The practical effect: a new developer starts their first session on the project, and the agent already knows everything the senior developers have taught it. No onboarding doc, no "read the wiki," no tribal knowledge trapped in someone's head. The agent carries it forward.
Guardrails
Rules the agent cannot break, even if asked.
# .elyra/guardrails.yml
rules:
- never delete committed migration files
- never modify auth middleware without confirmation
- never write to .env.production
- always run tests after editing more than 3 files
When a guardrail triggers, the agent explains why it can't proceed and suggests an alternative. Admins get notified. The rule is enforced at the tool-execution level — there's no way to talk the agent out of it from chat.
This matters for regulated industries — finance, healthcare — where audit trails and access controls aren't optional. It also matters for any team where the cost of a mistake is higher than the cost of a confirmation dialog. Which is, honestly, most teams.
What stays free
Everything. The CLI, every extension, every command, every theme, every feature we've shipped and will ship. Elyra is open source and stays open source.
Team is for organizations that need the coordination layer on top. If you're a solo developer, you never need it. If you're a team of twenty, the coordination problem is real, and Team is the answer.
Free Team CLI + all extensions ✓ ✓ 30+ LLM providers ✓ ✓ Sessions, memory, compaction ✓ ✓ Themes, blueprints, snippets ✓ ✓ Smart routing ✓ ✓ Managed proxy + cost dashboard — ✓ Per-developer budget caps — ✓ Shared team memory with sync — ✓ Guardrails — ✓ Audit log — ✓
Pricing
$25 per developer per month. You bring your own provider API keys. We don't mark up token costs — you pay Anthropic, OpenAI, or whoever directly at their published rates. Team pricing covers the proxy, the dashboard, memory sync, guardrails, and audit logging.
No per-token fees. No usage tiers. No overages.
The waitlist
We're building Team for early access in June 2026. If your team uses Elyra — or any AI coding agent — and the coordination problem resonates, the waitlist is at elyracode.com/team.
Three fields: email, team size, and optionally what your biggest pain point is with AI agents in a team. That last one is genuinely useful to us. The answers shape what we build first.
We'll reach out when it's ready for early access.
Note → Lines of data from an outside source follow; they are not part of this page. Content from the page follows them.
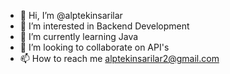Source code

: - 👋 Hi, I’m @alptekinsarilar
- 👀 I’m interested in Backend Development
- 🌱 I’m currently learning Java
- 💞️ I’m looking to collaborate on API's
- 📫 How to reach me alptekinsarilar2@gmail.com

<!---
alptekinsarilar/alptekinsarilar is a ✨ special ✨ repository because its `README.md` (this file) appears on your GitHub profile.
You can click the Preview link to take a look at your changes.
--->
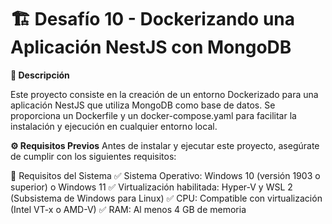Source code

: # 🏗️ Desafío 10 - Dockerizando una Aplicación NestJS con MongoDB

**📌 Descripción**

Este proyecto consiste en la creación de un entorno Dockerizado para una aplicación NestJS que utiliza MongoDB como base de datos. Se proporciona un Dockerfile y un docker-compose.yaml para facilitar la instalación y ejecución en cualquier entorno local.

**⚙️ Requisitos Previos**
Antes de instalar y ejecutar este proyecto, asegúrate de cumplir con los siguientes requisitos:

📌 Requisitos del Sistema
✅ Sistema Operativo: Windows 10 (versión 1903 o superior) o Windows 11
✅ Virtualización habilitada: Hyper-V y WSL 2 (Subsistema de Windows para Linux)
✅ CPU: Compatible con virtualización (Intel VT-x o AMD-V)
✅ RAM: Al menos 4 GB de memoria
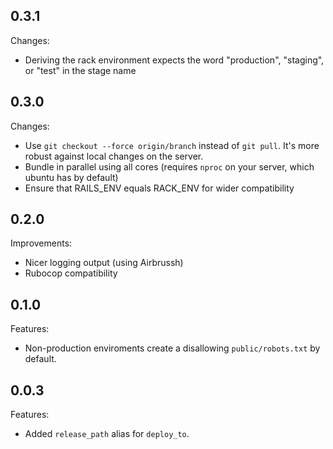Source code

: ## 0.3.1

Changes:

* Deriving the rack environment expects the word "production", "staging", or "test" in the stage name

## 0.3.0

Changes:

* Use `git checkout --force origin/branch` instead of `git pull`. It's more robust against local changes on the server.
* Bundle in parallel using all cores (requires `nproc` on your server, which ubuntu has by default)
* Ensure that RAILS_ENV equals RACK_ENV for wider compatibility

## 0.2.0

Improvements:

* Nicer logging output (using Airbrussh)
* Rubocop compatibility

## 0.1.0

Features:

* Non-production enviroments create a disallowing `public/robots.txt` by default.

## 0.0.3

Features:

* Added `release_path` alias for `deploy_to`.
No newsletter, no "thought leadership" emails. A ping when you can try it.
Why now
The market is moving fast. Anthropic launched Claude Managed Agents. Every IDE is bolting on AI features. The number of developers using AI agents daily is climbing in a way that doesn't level off any time soon.
But the tooling, almost universally, assumes a single user. One person, one API key, one context, one set of preferences. The moment you scale past that, you're on your own.
We think the team problem is where the real value sits. Not in making the agent smarter — the model providers have that covered — but in making it safe, visible, and shared across an organization.
The CLI is the foundation. Team is the business. Both belong here.